The issues raised by the author of “Carving a New Path for Postsecondary Education” are numerous and complex. I suggest that the author re-think the presentation of his/her thoughts with the goal of presenting more focused information (perhaps in multiple articles) with concrete data and logical arguments. Competition for this readership is stiff as there are already a number of excellent publications dealing with these issues, e.g., by Richard Katz (EDUCAUSE).

  Future article(s) would be strengthened by starting with a clear thesis. “Carving’s” thesis is most clearly stated for the first time at the end of the fifth paragraph — “deconstructing of the ‘university experience.’” A new article might begin with the last four paragraphs of “Carving,” which clearly addresses the “decoupling of intellectual content and certification.”

  Although the opening comments about fast food restaurants are engaging, the author should be cautious about disparate analogies, strings of statements without tight logical argument, references to undefined “similar issues,” and loose transitions in the text.

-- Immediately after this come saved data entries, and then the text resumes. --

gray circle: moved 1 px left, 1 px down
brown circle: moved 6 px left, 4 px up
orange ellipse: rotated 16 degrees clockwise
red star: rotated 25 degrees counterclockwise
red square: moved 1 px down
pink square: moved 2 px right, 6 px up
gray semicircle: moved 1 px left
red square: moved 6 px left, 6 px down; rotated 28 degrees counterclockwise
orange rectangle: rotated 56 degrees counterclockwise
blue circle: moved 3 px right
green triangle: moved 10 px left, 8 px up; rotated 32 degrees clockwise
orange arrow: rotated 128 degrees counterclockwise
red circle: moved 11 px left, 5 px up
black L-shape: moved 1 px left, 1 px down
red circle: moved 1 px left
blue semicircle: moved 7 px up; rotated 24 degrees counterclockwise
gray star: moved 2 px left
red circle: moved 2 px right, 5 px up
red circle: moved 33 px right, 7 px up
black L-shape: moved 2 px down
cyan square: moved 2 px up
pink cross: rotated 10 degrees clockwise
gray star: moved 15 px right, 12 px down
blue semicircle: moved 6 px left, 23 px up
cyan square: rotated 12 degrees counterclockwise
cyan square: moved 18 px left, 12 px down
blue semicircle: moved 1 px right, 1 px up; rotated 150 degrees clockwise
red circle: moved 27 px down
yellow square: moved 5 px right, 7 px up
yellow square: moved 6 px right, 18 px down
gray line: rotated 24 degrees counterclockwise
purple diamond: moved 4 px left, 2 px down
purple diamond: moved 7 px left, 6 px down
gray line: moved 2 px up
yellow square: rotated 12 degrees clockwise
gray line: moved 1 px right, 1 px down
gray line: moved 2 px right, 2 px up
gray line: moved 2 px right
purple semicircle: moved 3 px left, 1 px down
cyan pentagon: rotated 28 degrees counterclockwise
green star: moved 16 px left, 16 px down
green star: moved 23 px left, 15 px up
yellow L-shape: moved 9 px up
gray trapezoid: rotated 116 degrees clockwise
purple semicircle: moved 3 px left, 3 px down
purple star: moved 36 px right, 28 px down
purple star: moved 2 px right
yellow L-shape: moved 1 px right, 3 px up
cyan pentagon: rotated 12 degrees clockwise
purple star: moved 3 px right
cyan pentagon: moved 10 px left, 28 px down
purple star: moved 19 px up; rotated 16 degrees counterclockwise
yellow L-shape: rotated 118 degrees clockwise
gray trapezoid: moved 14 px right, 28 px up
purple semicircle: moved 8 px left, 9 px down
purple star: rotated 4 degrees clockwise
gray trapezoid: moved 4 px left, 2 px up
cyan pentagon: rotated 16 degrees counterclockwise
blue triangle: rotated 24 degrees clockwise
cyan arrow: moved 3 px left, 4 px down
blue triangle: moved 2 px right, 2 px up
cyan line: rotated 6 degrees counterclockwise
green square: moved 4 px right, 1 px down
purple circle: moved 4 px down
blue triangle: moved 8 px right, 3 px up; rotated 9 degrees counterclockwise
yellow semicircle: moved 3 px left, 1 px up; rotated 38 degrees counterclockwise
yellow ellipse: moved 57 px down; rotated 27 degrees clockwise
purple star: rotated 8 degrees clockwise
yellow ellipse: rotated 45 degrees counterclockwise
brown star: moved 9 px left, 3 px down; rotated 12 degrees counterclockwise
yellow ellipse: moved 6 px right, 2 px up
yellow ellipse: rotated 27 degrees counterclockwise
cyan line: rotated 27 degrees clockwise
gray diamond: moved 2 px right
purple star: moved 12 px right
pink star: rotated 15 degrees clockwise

  Readers expect information to be substantiated, e.g., the cost of recruitment. The author’s opinions are strongly stated and might offend readers in the absence of data, e.g., “These individuals (which individuals? ‘most people’ as defined in the previous sentence?) have largely seen themselves as immune from the concerns raised by the academics.” Worse: “remedial education…. Designed to repair skills deficient students, draw scarce capital….” The students were not broken; they may be underprepared and require skills enhancement (as do most lifelong learners).

  The author’s vision about the response to the final question: “What happens when the institution has built its ‘electronic field of dreams?’” could make for wonderful reading.